* TASK TO COMPLETE:
Answer these questions using the review of DC's Legends Of Tomorrow below, one answer per line:
1. In what year does Vandal Savage kill Rip Hunter's family?
2. Which actor plays Captain Cold?
3. Who shares a superhero body with Martin Stein to create Firestorm?

In DC’s Legends Of Tomorrow, more is less

After coasting along okay on its two flagship superhero properties—Arrow and The Flash—the CW goes for broke with DC’s Legends Of Tomorrow. If one superhero is good, shouldn’t eight heroes and villains be so much better? After all, those X-Men and Avengers movies do well for the other side, right? Unfortunately, piling so many costumed characters into one series has the unfortunate effect of diluting, rather than empowering, CW’s new comic-book show. It’s a case of too much being too much.

After time traveler Rip Hunter (Arthur Darvill) sees his family killed by world-dominating supervillain Vandal Savage (Casper Crump) in 2166, he goes back to 2016 to pull together a team of second-tier misfits to try to stop the frequently reincarnated Savage before he takes over the world. Hunter does this against the advice of his fellow Time Masters, even though he helpfully tosses out names like Caesar and Hitler to set up the show’s premise: Turning back the clock to kill a being of supreme evil.

Unfortunately, Hunter drafts so many soldiers in the fight against Savage, it’s hard to keep track, or even muster up the energy to pull for a few favorites. The CW’s other DC series wisely crafted themselves around a singular, engaging hero—the enigmatic Stephen Amell as Arrow, the boyishly charming Grant Gustin as Flash—meticulously building out the cast with a carefully crafted support network (Team Arrow and the staff at S.T.A.R. Labs, respectively.) The majority of the team debuted on the franchise’s flagship shows (White Canary and Atom on Arrow; Hawkman, Hawkgirl, Captain Cold, Heatwave, and both halves of Firestorm on The Flash), but those efforts aren’t enough to yield audience investment in the characters.

Some fare better than others, like Caity Lotz as formidable back-from-the-dead assassin White Canary. Brandon Routh, a former Man Of Steel, shows that he still fits right into the DC universe as Atom. Wentworth Miller has been having fun chomping on The Flash’s scenery as Captain Cold, and he doesn’t disappoint here, making him far and away Legends’ most entertaining character. Other duos don’t hold up as well: Scientist Martin Stein (Victor Garber) has to share a superhero body with Jay Jackson (Franz Drameh) to create the nuclear Firestorm, and their bickering is almost as tired as the effort to craft an anguished centuries-old love story between Hawkman and Hawkgirl.

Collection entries
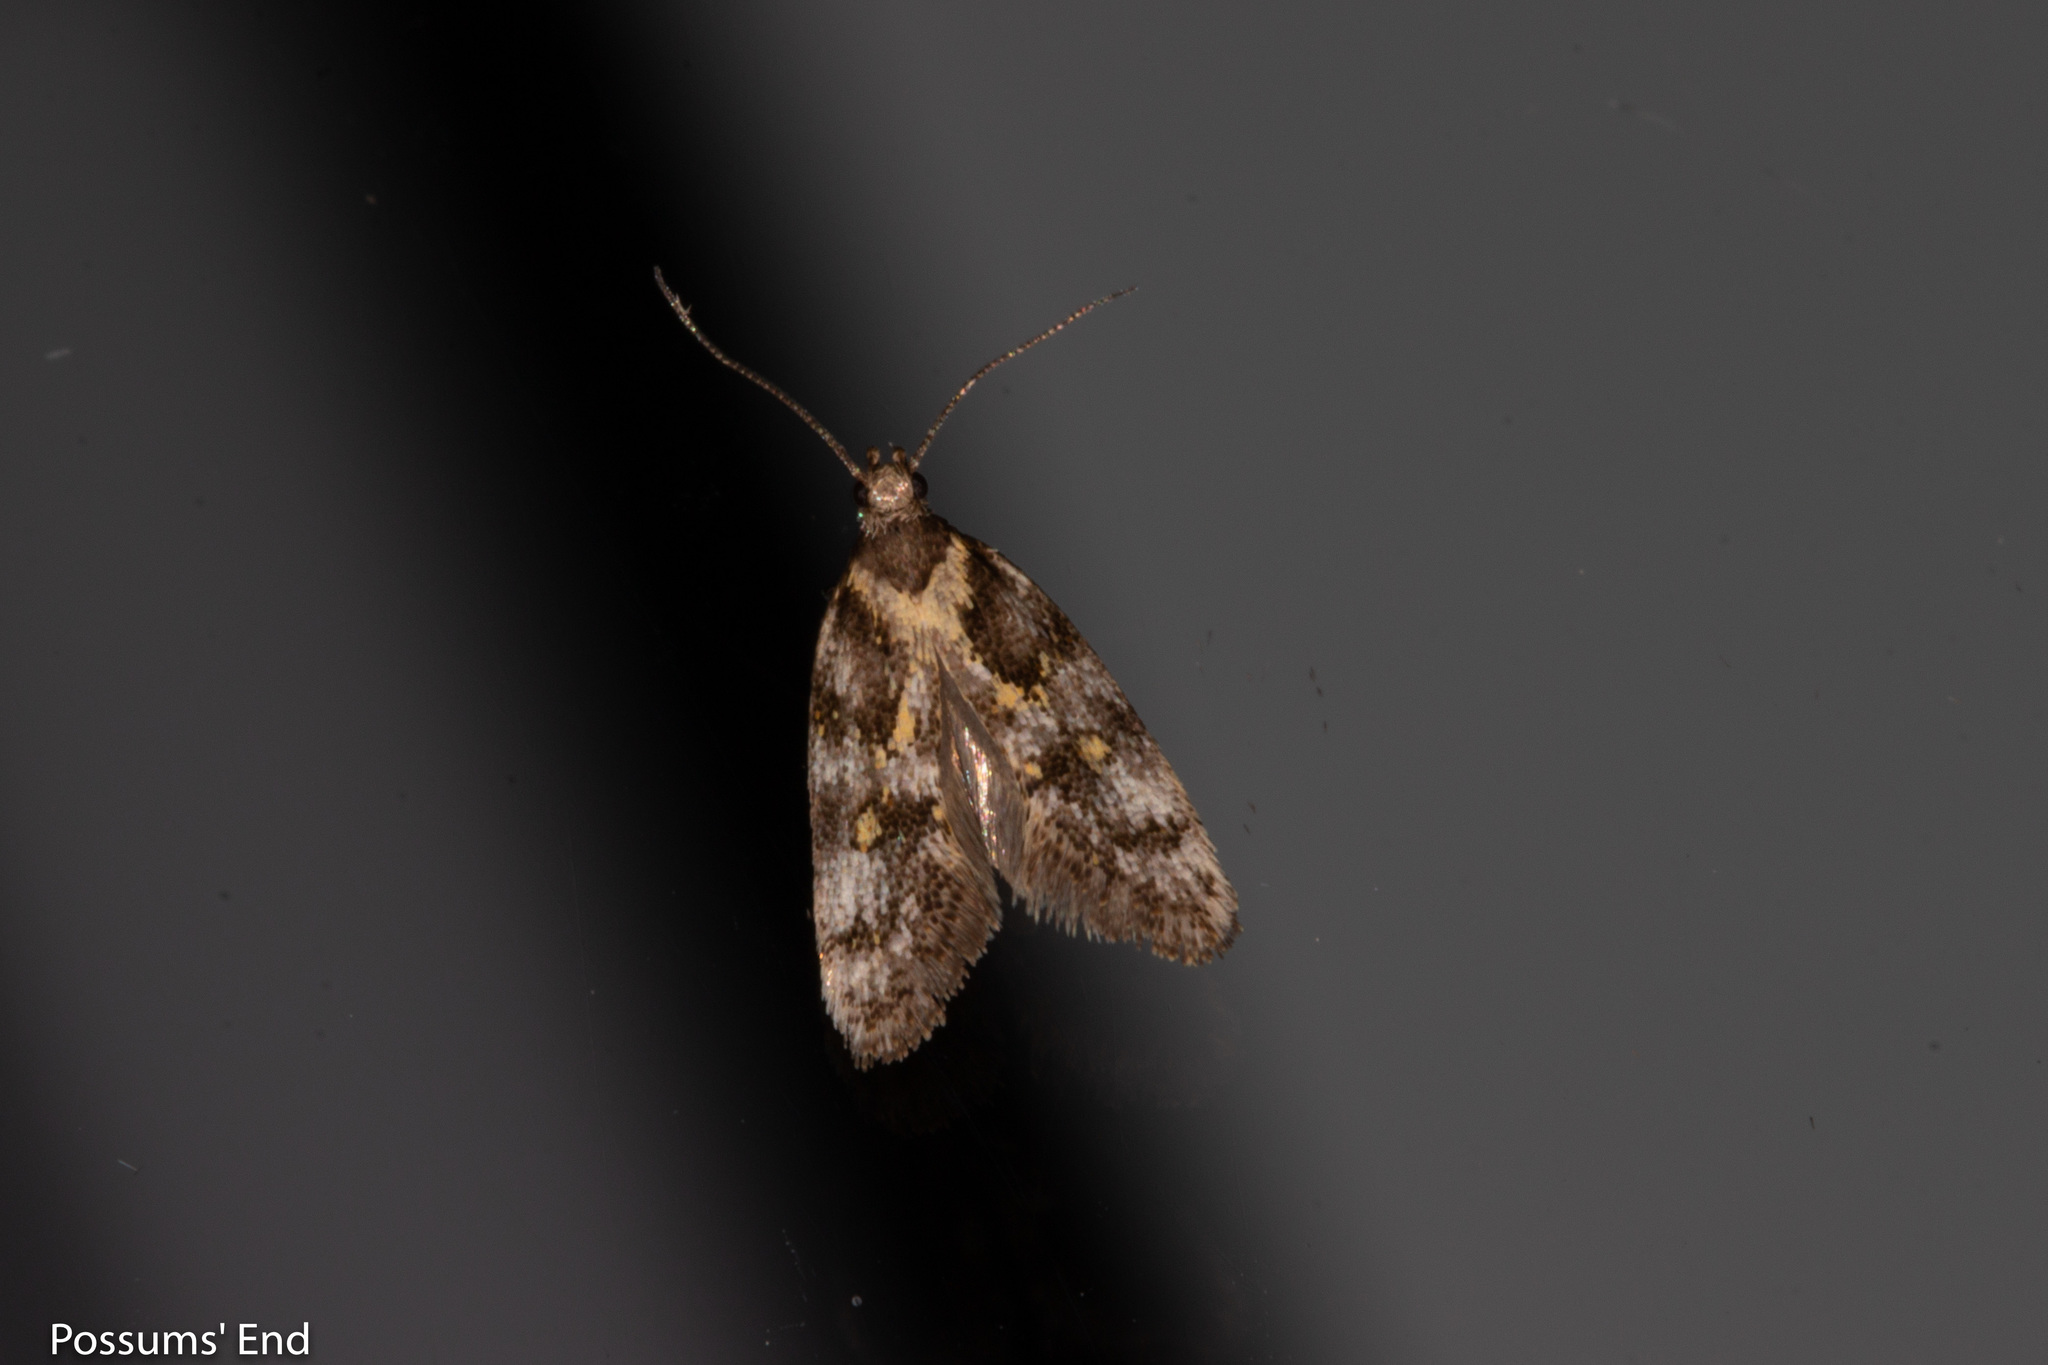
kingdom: Animalia
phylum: Arthropoda
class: Insecta
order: Lepidoptera
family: Oecophoridae
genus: Tingena
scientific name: Tingena lassa
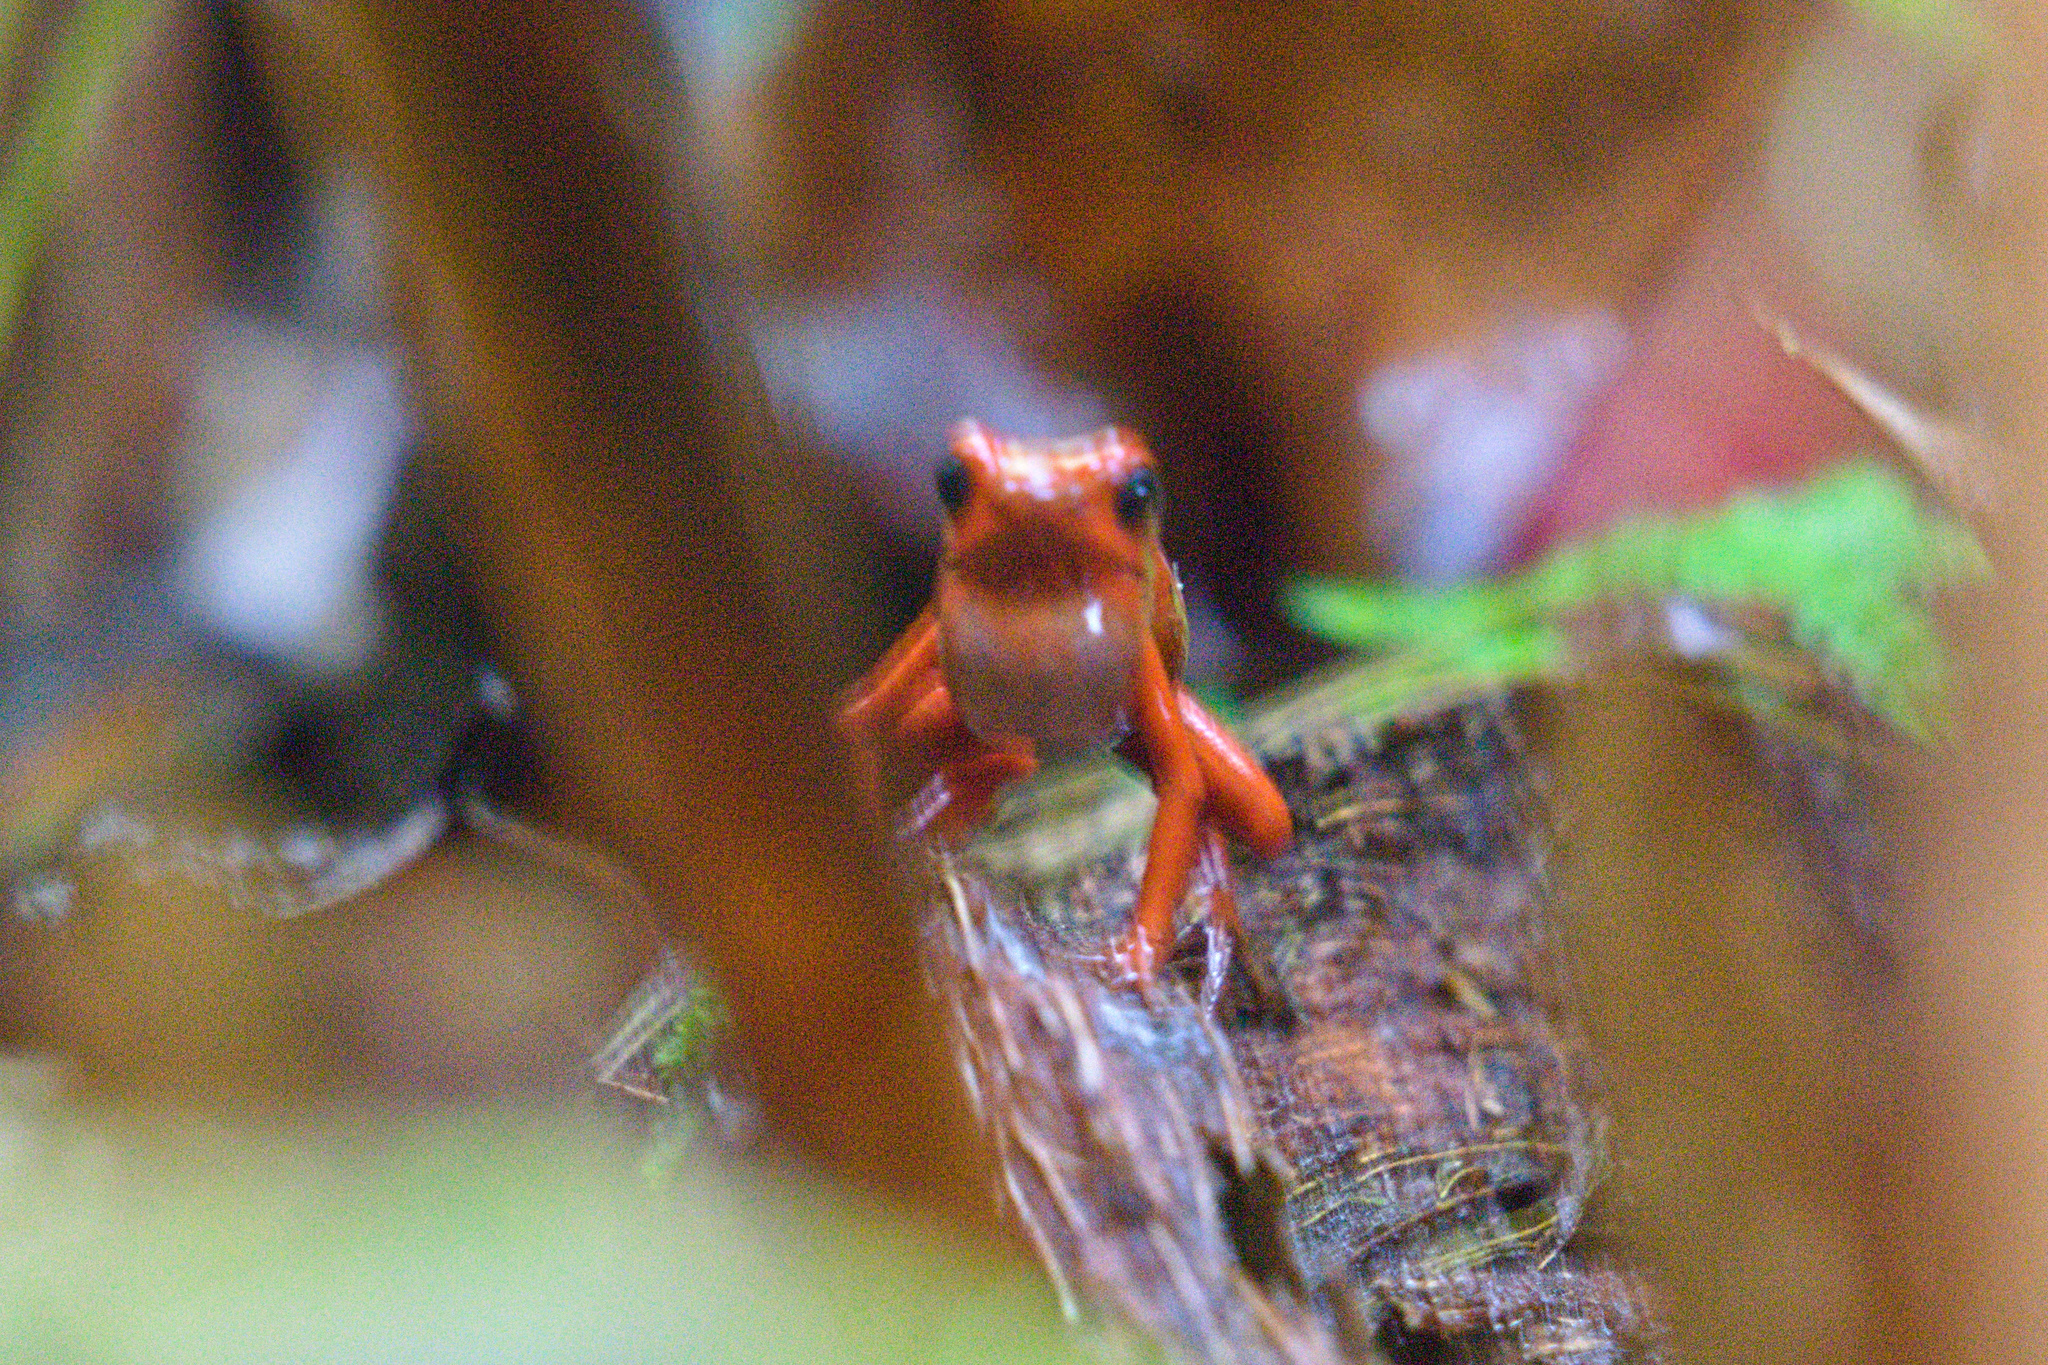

* FULL SOLUTION:
1. 2166
2. Wentworth Miller
3. Jay Jackson (Franz Drameh)